One individual did his training then only saw the aircraft again when it was beside him in his tent on the Arctic ice sheet, where he was living for three months. He unpacked the aircraft from its rugged case and got the data he wanted totally isolated from the outside world. He’d no direct support, only a text about once a week, and couldn’t ring back with problems. “While the weather wasn’t too bad, there was an issue around GPS, latitude and longitude, because the compass couldn’t be relied upon.

Everything’s different there. He worked where ice mixes with rock. Otherwise on a totally white landscape it could be very hard. But every picture notes its latitude, longitude and height, helping to make the mosaic easier.”

Several new prototypes are currently being worked on including one aimed at getting maximum endurance in bad weather. Another serves as a research vehicle for Newcastle University. Another government funded one being prepared to track and quantify fresh water. A Quest usually takes a month or two to build but it has been assembled within 10 days with all the staff working flat out.

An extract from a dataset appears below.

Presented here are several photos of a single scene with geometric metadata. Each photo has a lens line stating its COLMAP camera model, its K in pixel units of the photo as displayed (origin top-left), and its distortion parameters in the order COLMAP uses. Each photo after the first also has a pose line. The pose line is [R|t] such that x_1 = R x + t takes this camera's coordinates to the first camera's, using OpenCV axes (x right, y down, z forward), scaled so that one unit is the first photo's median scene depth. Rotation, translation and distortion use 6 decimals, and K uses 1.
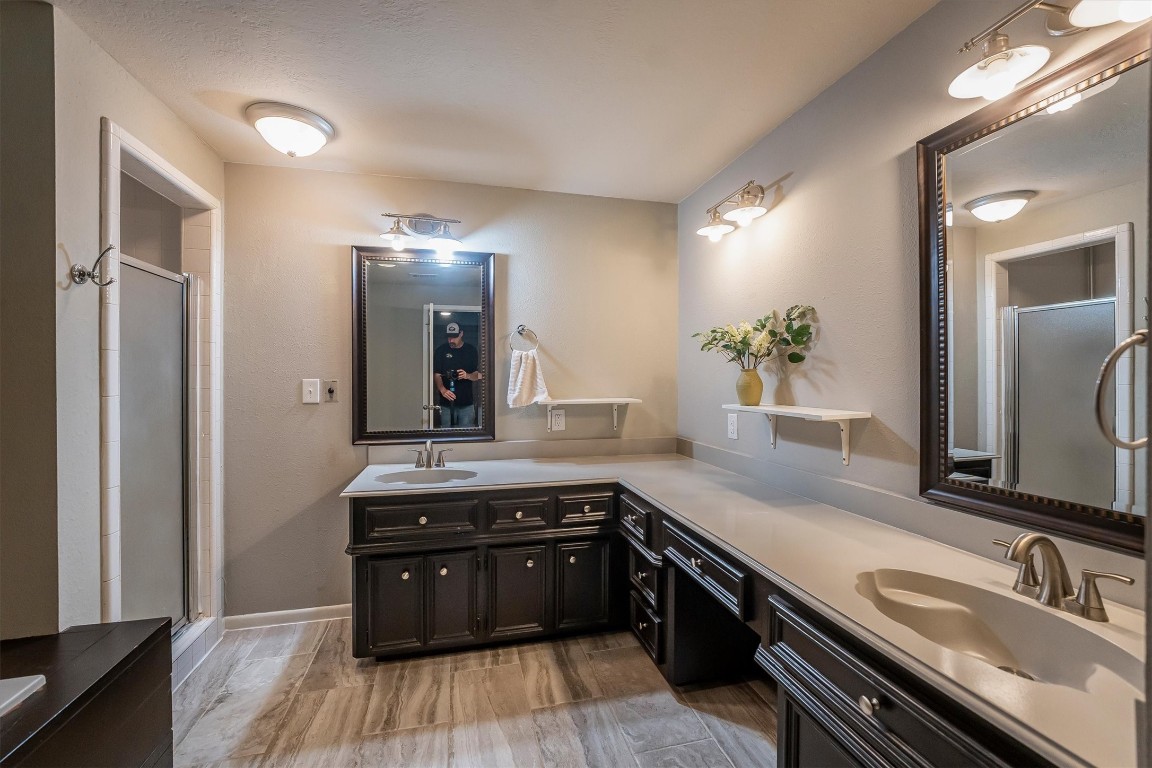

So what about those erosion concerns that got him going in the first place? “I’ve since recorded the erosion myself through aerial photography. I now have what I started out to do five years ago, I have in three dimensional models a good history of what erosion has or hasn’t been happening. I know I’ll be able to live the rest of my days there without any problem. So I’m a happy man. The house will continue to have resale value and I’m sure my kids will take it over. I thought there were only about 15 years left. But it looks there’s at least 100 years left. That’s my major investment secure.”